The answers on multiple-choice tests are typically A, B, C or D. Sometimes, however, the true answer lies outside the list of the options offered. When Jesus faced a test in John 8, He knew the truth was not found in either of the options presented to Him by the Scribes and Pharisees. They attempted to trick Jesus by bringing before Him a court case against a woman caught in adultery. They offered Jesus two choices: condemn the woman or release her. If Jesus chose to release her, they would accuse Him of disobeying the Mosaic Law. However, if Jesus decided to condemn her, He would disobey Rome by calling for capital punishment, a punishment that Jews were not permitted to practice under Roman rule. It seemed that the Scribes and Pharisees had Jesus in a no-win situation. Likewise, Satan tries to put God’s truth—and thus God’s people—in no-win situations by creating contradictory scenarios.
Jesus revealed the contradiction in the case and corrected the misapplication of the Law. According to the Mosaic Law, both parties should have been brought forward for judgment. However, the Scribes and Pharisees brought only the woman and not the man, exposing their lack of sincerity in their alleged pursuit of justice. Jesus then revealed Himself to be the author of the Law by writing on the ground, visually referencing the creation of man out of the dirt and when God wrote the Ten Commandments for the Israelites. God designed the Law to reveal man’s fallen state and thus lead them to turn away from their sin. Sinful men cannot outsmart God regarding His own Law. Instead, Jesus comes to the defense of those who others have condemned through the misuse of God’s Word.

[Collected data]
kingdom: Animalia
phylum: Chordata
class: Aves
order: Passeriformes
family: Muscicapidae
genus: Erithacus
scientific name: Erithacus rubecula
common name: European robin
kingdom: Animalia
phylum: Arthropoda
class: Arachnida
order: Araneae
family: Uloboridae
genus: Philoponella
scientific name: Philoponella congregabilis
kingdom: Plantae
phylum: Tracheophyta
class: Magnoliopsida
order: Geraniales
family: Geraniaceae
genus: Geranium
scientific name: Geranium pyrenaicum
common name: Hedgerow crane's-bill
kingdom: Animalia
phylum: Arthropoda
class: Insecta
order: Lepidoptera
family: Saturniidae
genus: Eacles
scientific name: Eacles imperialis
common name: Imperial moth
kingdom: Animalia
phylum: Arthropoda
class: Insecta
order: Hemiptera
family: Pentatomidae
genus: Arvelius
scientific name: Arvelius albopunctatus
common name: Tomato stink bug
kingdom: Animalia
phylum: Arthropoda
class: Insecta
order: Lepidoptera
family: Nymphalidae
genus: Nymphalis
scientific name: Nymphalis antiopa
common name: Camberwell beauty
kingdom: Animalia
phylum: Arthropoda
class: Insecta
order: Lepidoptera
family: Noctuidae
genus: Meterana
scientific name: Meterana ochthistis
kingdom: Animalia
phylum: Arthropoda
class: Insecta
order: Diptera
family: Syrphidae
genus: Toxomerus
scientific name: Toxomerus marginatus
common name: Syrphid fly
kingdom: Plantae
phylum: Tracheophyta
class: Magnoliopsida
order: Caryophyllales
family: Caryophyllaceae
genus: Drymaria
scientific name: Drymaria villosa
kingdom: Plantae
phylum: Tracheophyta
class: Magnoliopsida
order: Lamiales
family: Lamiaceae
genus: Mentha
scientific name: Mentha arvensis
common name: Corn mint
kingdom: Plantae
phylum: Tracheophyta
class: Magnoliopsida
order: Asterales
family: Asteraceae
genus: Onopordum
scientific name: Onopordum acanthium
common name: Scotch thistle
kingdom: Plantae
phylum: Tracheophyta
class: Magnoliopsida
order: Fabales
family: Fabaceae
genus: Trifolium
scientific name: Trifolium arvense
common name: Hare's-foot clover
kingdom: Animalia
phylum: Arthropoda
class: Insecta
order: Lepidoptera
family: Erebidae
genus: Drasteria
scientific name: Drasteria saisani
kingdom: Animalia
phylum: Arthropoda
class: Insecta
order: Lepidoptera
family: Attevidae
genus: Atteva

* Exercise set:
1 – Answer these questions from the John 8 passage.
(a) What two choices did the Scribes and Pharisees offer Jesus regarding the woman?
(b) According to the Mosaic Law, who should have been brought forward for judgment?
(c) What did Jesus do to reveal Himself as the author of the Law?
2 – Repeat the part of the John 8 passage that opens with the words containing "Jesus revealed the" and closes with "of God’s Word.".
The lines come from a separate source and have no connection to the John 8 passage.

* Solved problems:
1 –
(a) Condemn the woman or release her.
(b) Both parties: the woman and the man.
(c) He wrote on the ground.

2 –
Jesus revealed the contradiction in the case and corrected the misapplication of the Law. According to the Mosaic Law, both parties should have been brought forward for judgment. However, the Scribes and Pharisees brought only the woman and not the man, exposing their lack of sincerity in their alleged pursuit of justice. Jesus then revealed Himself to be the author of the Law by writing on the ground, visually referencing the creation of man out of the dirt and when God wrote the Ten Commandments for the Israelites. God designed the Law to reveal man’s fallen state and thus lead them to turn away from their sin. Sinful men cannot outsmart God regarding His own Law. Instead, Jesus comes to the defense of those who others have condemned through the misuse of God’s Word.